## Reading text
((
- Country: New Zealand
- Location: Kaipara Harbour, Northland
- Coordinates: 36°25′S 174°10′E﻿ / ﻿36.417°S 174.167°E
- Status: Abandoned proposal
- Construction cost: $600 million
- Owner: Crest Energy

Tidal power station
- Type: Tidal stream generator

Power generation
- Nameplate capacity: 200 MW

External links
- Website: www.crest-energy.com

= Kaipara Tidal Power Station =

Proposed tidal power project in New Zealand

The Kaipara tidal power station was a proposed tidal power project to be located in the Kaipara Harbour. The project was being developed by Crest Energy, with an ultimate size of 200MW at a cost of $600 million. Consent for part of the project was granted in 2011, but it was put on hold in 2013 and has not progressed since.

Crest Energy planned to place up to 200 turbines at least 30 metres deep along a ten kilometre stretch of the main channel. Historical charts show this stretch of the channel has changed little over 150 years. The output of the turbines would cycle twice daily with the predictable rise and fall of the tide. Each turbine was expected to have a maximum output of 1.2 MW, and generate 0.75 MW averaged over time.

In 2013, it was announced that the project had been put on hold, and most of the shares in Crest Energy had been sold to Todd Energy. Uncertainty in the power market was blamed for the demise of the project by Anthony Hopkins, founding director of Crest Energy.
))
## Data shown
((
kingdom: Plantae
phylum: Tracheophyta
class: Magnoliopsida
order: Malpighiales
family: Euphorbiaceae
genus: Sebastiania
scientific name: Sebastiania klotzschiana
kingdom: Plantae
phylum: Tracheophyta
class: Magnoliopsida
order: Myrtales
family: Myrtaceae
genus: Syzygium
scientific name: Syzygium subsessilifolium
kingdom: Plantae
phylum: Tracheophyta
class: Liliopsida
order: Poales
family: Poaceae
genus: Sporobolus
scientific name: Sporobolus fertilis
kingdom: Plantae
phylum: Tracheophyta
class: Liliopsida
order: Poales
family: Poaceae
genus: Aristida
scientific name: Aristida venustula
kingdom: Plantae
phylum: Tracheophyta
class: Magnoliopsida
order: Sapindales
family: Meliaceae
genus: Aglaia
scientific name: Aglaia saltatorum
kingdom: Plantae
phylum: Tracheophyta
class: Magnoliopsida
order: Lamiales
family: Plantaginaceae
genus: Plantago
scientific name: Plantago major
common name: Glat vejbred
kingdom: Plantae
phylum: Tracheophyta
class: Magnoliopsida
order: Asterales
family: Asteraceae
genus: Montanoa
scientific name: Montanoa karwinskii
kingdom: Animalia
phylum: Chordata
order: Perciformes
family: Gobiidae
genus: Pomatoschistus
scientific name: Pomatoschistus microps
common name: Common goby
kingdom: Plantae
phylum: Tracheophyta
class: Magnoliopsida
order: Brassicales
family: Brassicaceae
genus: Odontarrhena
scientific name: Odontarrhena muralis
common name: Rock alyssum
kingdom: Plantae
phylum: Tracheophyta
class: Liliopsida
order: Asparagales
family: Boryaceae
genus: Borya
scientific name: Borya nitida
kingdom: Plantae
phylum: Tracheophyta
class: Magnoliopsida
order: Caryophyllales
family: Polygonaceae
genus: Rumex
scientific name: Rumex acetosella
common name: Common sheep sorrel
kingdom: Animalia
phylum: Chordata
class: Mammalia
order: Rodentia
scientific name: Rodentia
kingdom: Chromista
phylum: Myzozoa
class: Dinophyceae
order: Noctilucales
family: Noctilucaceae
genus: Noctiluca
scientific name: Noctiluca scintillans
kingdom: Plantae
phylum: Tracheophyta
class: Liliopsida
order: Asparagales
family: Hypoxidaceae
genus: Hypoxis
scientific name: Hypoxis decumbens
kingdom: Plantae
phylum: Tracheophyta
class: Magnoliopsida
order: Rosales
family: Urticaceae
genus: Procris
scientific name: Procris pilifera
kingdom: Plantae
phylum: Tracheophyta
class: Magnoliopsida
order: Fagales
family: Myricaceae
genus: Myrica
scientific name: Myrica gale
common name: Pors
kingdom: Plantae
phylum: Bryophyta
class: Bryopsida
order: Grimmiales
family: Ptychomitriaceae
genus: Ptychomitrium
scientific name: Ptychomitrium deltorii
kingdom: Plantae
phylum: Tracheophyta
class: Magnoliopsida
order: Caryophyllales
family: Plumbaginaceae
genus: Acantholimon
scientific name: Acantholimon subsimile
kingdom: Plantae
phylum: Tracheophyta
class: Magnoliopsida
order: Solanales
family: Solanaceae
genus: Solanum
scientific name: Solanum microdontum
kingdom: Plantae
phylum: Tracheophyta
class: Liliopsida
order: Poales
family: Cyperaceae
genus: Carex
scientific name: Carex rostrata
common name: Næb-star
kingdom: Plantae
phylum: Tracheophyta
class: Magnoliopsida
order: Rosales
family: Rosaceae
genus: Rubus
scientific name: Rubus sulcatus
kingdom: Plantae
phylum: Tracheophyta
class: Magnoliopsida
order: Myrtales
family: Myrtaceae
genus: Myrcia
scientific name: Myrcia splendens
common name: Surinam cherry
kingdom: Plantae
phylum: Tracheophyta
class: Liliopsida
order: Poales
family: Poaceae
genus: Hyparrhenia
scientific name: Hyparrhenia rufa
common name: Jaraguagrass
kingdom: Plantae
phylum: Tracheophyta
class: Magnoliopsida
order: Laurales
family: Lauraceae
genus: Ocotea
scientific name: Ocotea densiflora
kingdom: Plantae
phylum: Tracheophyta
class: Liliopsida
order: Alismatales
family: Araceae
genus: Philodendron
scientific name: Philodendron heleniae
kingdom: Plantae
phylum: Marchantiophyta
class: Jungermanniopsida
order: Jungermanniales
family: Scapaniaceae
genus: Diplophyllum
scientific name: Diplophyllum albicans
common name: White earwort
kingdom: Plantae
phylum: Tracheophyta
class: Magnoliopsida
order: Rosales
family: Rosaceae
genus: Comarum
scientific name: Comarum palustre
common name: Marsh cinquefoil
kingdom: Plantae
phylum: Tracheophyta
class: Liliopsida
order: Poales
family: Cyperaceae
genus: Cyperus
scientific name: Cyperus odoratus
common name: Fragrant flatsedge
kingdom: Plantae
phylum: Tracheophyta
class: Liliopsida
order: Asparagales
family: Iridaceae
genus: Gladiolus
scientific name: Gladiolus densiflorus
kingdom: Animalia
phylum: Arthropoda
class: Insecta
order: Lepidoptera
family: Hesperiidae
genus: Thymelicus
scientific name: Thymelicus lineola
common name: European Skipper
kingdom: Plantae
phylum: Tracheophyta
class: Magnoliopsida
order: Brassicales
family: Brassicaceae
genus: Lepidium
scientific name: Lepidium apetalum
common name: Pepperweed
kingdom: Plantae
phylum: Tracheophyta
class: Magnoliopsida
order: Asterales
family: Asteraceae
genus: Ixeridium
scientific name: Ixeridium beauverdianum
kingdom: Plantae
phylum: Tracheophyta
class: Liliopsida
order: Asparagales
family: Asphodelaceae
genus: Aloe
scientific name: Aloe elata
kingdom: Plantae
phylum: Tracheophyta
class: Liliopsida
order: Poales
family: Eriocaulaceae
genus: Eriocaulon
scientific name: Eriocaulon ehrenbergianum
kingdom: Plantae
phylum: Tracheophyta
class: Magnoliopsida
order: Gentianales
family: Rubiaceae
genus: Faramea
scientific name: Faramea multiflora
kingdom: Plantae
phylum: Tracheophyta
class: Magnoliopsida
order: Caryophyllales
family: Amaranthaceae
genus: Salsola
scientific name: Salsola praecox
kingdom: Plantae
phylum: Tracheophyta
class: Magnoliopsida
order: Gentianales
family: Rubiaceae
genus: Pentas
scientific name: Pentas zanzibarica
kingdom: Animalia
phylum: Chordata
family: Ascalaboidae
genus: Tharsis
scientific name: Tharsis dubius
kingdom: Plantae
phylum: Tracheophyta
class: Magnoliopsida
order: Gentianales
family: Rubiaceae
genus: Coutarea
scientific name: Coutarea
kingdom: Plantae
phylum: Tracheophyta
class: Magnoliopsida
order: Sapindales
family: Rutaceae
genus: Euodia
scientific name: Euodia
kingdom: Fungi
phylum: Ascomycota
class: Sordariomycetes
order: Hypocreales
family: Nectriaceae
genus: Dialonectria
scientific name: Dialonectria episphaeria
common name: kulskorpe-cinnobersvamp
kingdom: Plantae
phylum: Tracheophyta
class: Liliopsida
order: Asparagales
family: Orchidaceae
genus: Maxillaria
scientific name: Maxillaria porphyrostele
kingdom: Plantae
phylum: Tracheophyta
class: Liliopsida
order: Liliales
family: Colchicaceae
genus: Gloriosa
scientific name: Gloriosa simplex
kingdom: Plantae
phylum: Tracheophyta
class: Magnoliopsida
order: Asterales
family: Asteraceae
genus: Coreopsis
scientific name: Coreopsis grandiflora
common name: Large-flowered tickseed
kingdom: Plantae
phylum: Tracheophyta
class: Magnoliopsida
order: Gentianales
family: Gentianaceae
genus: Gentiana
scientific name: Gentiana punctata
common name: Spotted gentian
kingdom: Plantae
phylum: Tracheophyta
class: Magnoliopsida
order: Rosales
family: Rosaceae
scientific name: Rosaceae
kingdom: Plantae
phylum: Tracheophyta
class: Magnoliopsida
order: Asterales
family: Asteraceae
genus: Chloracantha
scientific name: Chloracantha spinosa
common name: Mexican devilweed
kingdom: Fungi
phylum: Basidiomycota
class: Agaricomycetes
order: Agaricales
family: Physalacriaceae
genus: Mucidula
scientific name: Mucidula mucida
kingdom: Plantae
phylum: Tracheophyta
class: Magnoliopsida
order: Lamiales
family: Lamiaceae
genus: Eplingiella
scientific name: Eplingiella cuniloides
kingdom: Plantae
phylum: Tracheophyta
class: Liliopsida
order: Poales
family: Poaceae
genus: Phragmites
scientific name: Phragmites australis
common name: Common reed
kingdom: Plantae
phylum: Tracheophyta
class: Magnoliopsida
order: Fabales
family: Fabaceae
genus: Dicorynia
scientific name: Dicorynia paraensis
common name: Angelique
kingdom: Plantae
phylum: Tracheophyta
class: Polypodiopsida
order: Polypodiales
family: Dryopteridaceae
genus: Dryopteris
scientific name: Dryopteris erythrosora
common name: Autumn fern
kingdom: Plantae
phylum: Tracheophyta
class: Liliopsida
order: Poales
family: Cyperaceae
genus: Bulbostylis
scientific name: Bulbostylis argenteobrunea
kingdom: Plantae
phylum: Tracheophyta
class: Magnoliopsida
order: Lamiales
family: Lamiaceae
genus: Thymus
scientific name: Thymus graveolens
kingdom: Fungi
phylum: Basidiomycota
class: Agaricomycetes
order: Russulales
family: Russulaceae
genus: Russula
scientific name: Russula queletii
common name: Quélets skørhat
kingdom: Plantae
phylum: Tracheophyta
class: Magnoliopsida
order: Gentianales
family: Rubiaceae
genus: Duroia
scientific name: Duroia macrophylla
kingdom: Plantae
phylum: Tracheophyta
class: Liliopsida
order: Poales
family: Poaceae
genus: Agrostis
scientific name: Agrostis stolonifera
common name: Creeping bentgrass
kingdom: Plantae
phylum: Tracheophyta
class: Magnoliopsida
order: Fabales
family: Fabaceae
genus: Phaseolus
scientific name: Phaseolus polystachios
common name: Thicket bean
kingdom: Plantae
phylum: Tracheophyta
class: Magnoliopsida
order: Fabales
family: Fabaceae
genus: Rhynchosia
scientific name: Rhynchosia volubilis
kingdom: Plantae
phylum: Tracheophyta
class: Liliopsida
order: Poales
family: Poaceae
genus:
))
## Stated goal 1
Translate this sentence from the tidal power text into Spanish: "Historical charts show this stretch of the channel has changed little over 150 years."
## Stated goal 2
Please repeat the part of the tidal power text between "Power generation" and "averaged over time.", inclusive.

## Reply 1
Las cartas históricas muestran que este tramo del canal ha cambiado poco en 150 años.

## Reply 2
Power generation
- Nameplate capacity: 200 MW

External links
- Website: www.crest-energy.com

= Kaipara Tidal Power Station =

Proposed tidal power project in New Zealand

The Kaipara tidal power station was a proposed tidal power project to be located in the Kaipara Harbour. The project was being developed by Crest Energy, with an ultimate size of 200MW at a cost of $600 million. Consent for part of the project was granted in 2011, but it was put on hold in 2013 and has not progressed since.

Crest Energy planned to place up to 200 turbines at least 30 metres deep along a ten kilometre stretch of the main channel. Historical charts show this stretch of the channel has changed little over 150 years. The output of the turbines would cycle twice daily with the predictable rise and fall of the tide. Each turbine was expected to have a maximum output of 1.2 MW, and generate 0.75 MW averaged over time.